Download or read book Phenomics written by John Doonan and published by Frontiers Media SA. This book was released on 2018-11-08 with total page 222 pages. Available in PDF, EPUB and Kindle. Book excerpt: "Phenomics" is an emerging area of research whose aspiration is the systematic measurement of the physical, physiological and biochemical traits (the phenome) belonging to a given individual or collection of individuals. Non-destructive or minimally invasive techniques allow repeated measurements across time to follow phenotypes as a function of developmental time. These longitudinal traits promise new insights into the ways in which crops respond to their environment including how they are managed. To maximize the benefit, these approaches should ideally be scalable so that large populations in multiple environments can be sampled repeatedly at reasonable cost. Thus, the development and validation of non-contact sensing technologies remains an area of intensive activity that ranges from Remote Sensing of crops within the landscape to high resolution at the subcellular level. Integration of this potentially highly dimensional data and linking it with variation at the genetic level is an ongoing challenge that promises to release the potential of both established and under-exploited crops.

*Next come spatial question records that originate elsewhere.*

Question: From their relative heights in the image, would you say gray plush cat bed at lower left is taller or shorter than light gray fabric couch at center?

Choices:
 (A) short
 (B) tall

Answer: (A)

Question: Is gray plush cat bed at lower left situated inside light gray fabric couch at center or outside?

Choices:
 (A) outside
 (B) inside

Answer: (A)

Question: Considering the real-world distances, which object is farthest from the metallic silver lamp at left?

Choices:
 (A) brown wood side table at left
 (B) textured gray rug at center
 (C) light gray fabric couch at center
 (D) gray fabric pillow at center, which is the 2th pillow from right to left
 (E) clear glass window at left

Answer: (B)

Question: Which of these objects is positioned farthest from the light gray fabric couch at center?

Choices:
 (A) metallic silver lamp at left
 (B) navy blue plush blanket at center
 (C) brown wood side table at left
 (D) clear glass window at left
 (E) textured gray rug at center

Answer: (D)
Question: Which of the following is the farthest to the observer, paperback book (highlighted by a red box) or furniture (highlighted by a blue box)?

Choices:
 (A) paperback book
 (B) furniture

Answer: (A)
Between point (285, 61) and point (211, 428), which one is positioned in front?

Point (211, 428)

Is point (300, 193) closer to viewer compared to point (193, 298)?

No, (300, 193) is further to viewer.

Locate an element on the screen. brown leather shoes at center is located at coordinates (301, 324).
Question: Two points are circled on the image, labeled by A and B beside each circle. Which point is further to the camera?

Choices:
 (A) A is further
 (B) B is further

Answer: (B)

Book State of the art Technology and Applications in Crop Phenomics

Download or read book State of the art Technology and Applications in Crop Phenomics written by Wanneng Yang and published by Frontiers Media SA. This book was released on 2021-12-01 with total page 267 pages. Available in PDF, EPUB and Kindle. Book excerpt:

Book IPPS 2022   Plant Phenotyping for a Sustainable Future

Download or read book IPPS 2022 Plant Phenotyping for a Sustainable Future written by Ulrich Schurr and published by Frontiers Media SA. This book was released on 2024-03-06 with total page 191 pages. Available in PDF, EPUB and Kindle. Book excerpt:

Book TILLING and Eco TILLING for Crop Improvement

Download or read book TILLING and Eco TILLING for Crop Improvement written by Anjanabha Bhattacharya and published by Springer Nature. This book was released on 2023-07-10 with total page 248 pages. Available in PDF, EPUB and Kindle. Book excerpt: This edited book is a comprehensive compilation of deliberations in the field of agriculture, food security, climate resilient crops and on the relevance of the popular TILLING technique in the era of precise genome editing (CRISPR/Cas9). This book particularly deliberates on new developments in this field, such as, induced mutagenesis techniques, mutagenesis in somatic tissues, bio-informatics analysis and gene mining. This volume also focuses on next generation mutation detection techniques, exome capture, forward and reverses genetics, trait selection and, finally deliberates on the future of TILLING in plant breeding and product development. TILLING (Targeting Induced Local Lesions in Genome) is a popular molecular biology technique for detecting polymorphism in a mutagenized population. Eco-TILLING refers to natural TILLING. This technique can be applied to a wider range of crops. Products developed through TILLING are not regulated throughout the world, thus having a wider acceptance among various stakeholders. This volume is timely and looks into the updated aspects of mutagenesis, TILLING, Eco-TILLING along with OMIC tools, their amalgamated applications towards crop improvement. This book contains 11 chapters and 250 pages authored by globally reputed scientists on the field of mutagenesis, TILLING and Eco-TILLING. This book is useful for research scholars, students, teachers and scientists in the academia, policy makers, relevant public, plant breeding companies, private companies and cooperatives interested in understanding or applying mutagenesis, TILLING for editing gene of interest and develop new products in agriculture.